Could This Be What The New Kanye x Adidas Collab Looks Like?


Yesterday, the folks over at four-pins managed to channel Kanye West and whipped up some true photoshop wizardry to create one of the funniest and most relevant blog posts we’ve seen this month. We just had to share it with y’all.

Hey, this is Kanye motherfuckin’ West*. Some of you may know me for being your favorite person and the rest of you obviously don’t know shit about shit! Anyway, why am I here? Because I’ve got some shoes to sell! One of the things that Steve Jobs’ ghost never told me was that being a genius is fucking expensive! Do you know how much goddamn debt I’m in from all of my crazy ideas? For every screen I added to my extravagant cinema-tent or whatever, I had to take out another mortgage on Big Sean. He’s technically owned by a boutique that only sells indigo silks in Osaka, but I haven’t told him that yet. And apparently, all of those crazy contracts I signed when I was younger are still legally binding, so I needed to find another way to make money. I went to the Nike offices to ask them for royalties and they said that they would agree if I would do some commercials.

I told them no! I told them they can’t control me! I told them to please reconsider as they carried me out of their office! But they wouldn’t listen! When DONDA grows to biggeer than just Virgil and Ibn making different voices on the phone, I’m going to buy Nike! So anyway, now I need to recoup my losses. Kim’s mom said that she would help me meet some people who could help out, but Adidas was the only one who would give me 100% control of my projects. Plus, and you peons probably don’t know this, but the fashion world is impossible to penetrate. Only the most prestigious of names are selected to participate in projects like this. Like Jeremy Scott! He’s like the second modern day Willy Wonka! I’m the first!

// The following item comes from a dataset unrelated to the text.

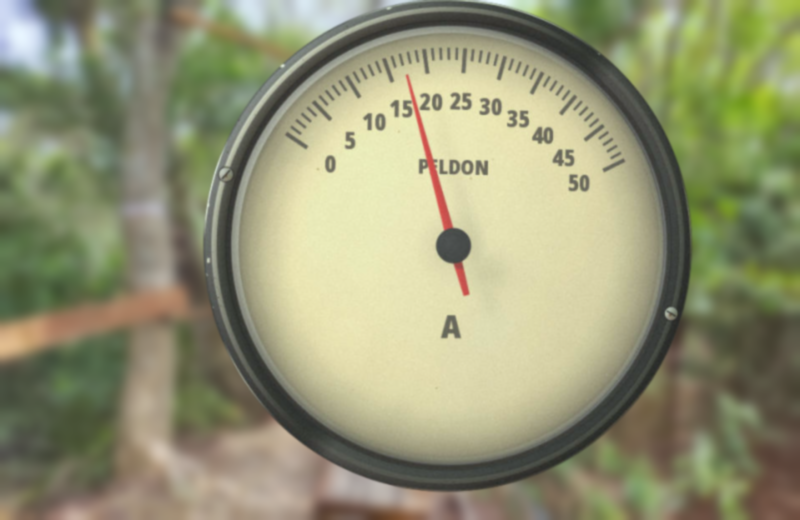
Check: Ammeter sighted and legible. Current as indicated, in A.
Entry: 17 A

I gave Adidas ten ideas for shoes and all of them are fucking great. They are cutting edge products, each and every one of ’em. I’m a master of product design, so this obviously did not come as any surprise to me. I’ve included some of the prototypes here, so take a look and agree with me!

*It’s Obviously not.


Anti Air Yeezy

Nike told me they didn’t know when my latest shoes were coming out. They told me. They didn’t. Know. How dare they?! Now that I got out of my deal with Nike, I decided to bring my most successful product design to Adidas. They’ll respect me enough to ensure that the shoes come out on whatever arbitrary month I decide to announce they will!


Frendi High

You know how it’s annoying when you leave the house looking 80% like a ninja, but your shoes look like they’re clearly made for basketball? Now, you have the option of matching these leather slippers with your pants! I was going to call these the Air Hedi Slimanes, but I didn’t because I’m a better person than he is!

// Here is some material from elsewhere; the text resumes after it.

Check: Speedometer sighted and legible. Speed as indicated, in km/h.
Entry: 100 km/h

Yeezus Christ Superstar Skate Low

I made an amazing song called “Black Skinhead”, and this sneaker is an homage to that amazing song. It’s important to pay respect to perfect, so I try to incorporate as much of myself into my work as possible. Not only are the stripes Klan hoods, but this shit also look like a Zebra! I fucking love zebras! There’s a lot you don’t know about me! You don’t know me!



In my latest live music spectacular, I’ve been sporting a bunch of dope masks. I’ve been trying to get Kendrick to put some on, but he keeps saying he’s busy whenever I ask him to hang out. I made these because I want everyone to experience a cool product I made without having the exact same product I made because I’m still better than everyone. I’m like the Santa Clause of product, but less jolly!


Red Mocctober

Sometimes I’ll be chilling in the house and I get worried that I don’t look fresh enough. What kind of example do I set for Norie if I’m not fresh all of the time? Without a good role model, she will never grow up to be a successful businesswoman like her mother.


New Slaves High

We are all a slaves to corporations! When you’re buying something from a big brand, you’re directly supporting The Devil! Adidas is mad cool though!


Perfect Model

I don’t use the word perfect often, but I’m going to use it a lot here! These shoes are perfect! They look perfect! They look perfect on your feet! They even smell perfect when they’re off your feet! There is nothing not perfect about these shoes! You’re not supposed to wear them though! Just look at them.



Thee shoes are just one big bundle of laces, because laces are the most important part of a shoe. That’s a little tidbit of information that I picked up while I was looking at this lamp for the tenth straight hour. These are fly, but you have to remember to keep them tied or else you’ll find yourself barefoot fast, and that’s illegal! It’s in the bible!


Jeremy Scott x Kanye Wings

These shoes are the epitome of packaging for your feet. You probably don’t get this, but it’s minimalism. It’s also baroque!


Yeezus Walks

This is the sort of fantastic product that I’m capable of. These shoes are wavy! HAHAHA!!!! Get it? Because there’s water in the soles?! If you give Adidas money for these shoes, you can literally walk on water. I’ve only known one guy who could preform miracles like that, but me and Dame don’t talk no more.